- **Text section**:
= Christopher Snedden =

Australian political scientist, analyst, academic and author

Christopher Snedden is an Australian political scientist and author. He has studied and published on the long-running Kashmir conflict between India and Pakistan. In his book, The Untold Story of the People of Azad Kashmir (2012), he proposed that the origins of the Kashmir dispute lay in the protests and eventual rebellion by the Kashmiri people of Poonch and Mirpur against Maharaja Hari Singh, and not in the subsequent invasion of Kashmir by Pashtun tribal militias from the North-West Frontier Province of Pakistan.

== Life and career ==
Christopher Snedden received B.A. in Modern Languages from the University of Canberra in 1981, focusing in Russian and Political Science. He completed a Ph.D. at La Trobe University in Melbourne in 2001, in which he explored the origins of the Kashmir dispute.

Snedden has worked for the Australian Department of Defence in its Joint Intelligence Organisation (1984–1989), Department of Foreign Affairs and Trade (1989–1990), and the Australian Transaction Reports and analysis Centre (1990–1994). From 1994 to 2002, Snedden ran his own consultancy, Asia Calling, focusing on South Asian matters.

- **Things to do**:
1/ According to the text about Christopher Snedden, at which university did he complete his Ph.D., and in what year?
2/ Decide whether each statement agrees with the text about Christopher Snedden. For each, answer yes or no and quote the words of the text that settle it.
(a) Snedden earned his B.A. from the University of Canberra in 1981.
(b) Snedden worked for the Department of Foreign Affairs and Trade from 1990 to 1994.
(c) Snedden's consultancy, Asia Calling, focused on South Asian matters.
3/ In the text about Christopher Snedden, quote the passage from "Australian political scientist, analyst, academic" up to and including "Province of Pakistan.".

- **Supplied information**:
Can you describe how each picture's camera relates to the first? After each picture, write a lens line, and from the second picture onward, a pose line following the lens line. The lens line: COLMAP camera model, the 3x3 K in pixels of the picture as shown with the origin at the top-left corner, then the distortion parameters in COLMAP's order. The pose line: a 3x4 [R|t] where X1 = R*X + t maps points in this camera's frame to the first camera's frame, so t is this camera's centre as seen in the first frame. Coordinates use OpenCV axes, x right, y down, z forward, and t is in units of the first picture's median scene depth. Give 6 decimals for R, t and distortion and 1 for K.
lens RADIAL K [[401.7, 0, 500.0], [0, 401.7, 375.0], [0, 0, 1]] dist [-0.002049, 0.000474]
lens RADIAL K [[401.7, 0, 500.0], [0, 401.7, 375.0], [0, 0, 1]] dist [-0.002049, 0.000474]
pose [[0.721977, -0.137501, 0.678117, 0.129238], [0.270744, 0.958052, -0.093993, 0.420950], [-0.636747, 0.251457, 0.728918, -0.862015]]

- **Results of the tasks**:
1/ La Trobe University in Melbourne, in 2001.

2/
(a) Yes: "received B.A. in Modern Languages from the University of Canberra in 1981"
(b) No: "Department of Foreign Affairs and Trade (1989–1990)"
(c) Yes: "ran his own consultancy, Asia Calling, focusing on South Asian matters"

3/
Australian political scientist, analyst, academic and author

Christopher Snedden is an Australian political scientist and author. He has studied and published on the long-running Kashmir conflict between India and Pakistan. In his book, The Untold Story of the People of Azad Kashmir (2012), he proposed that the origins of the Kashmir dispute lay in the protests and eventual rebellion by the Kashmiri people of Poonch and Mirpur against Maharaja Hari Singh, and not in the subsequent invasion of Kashmir by Pashtun tribal militias from the North-West Frontier Province of Pakistan.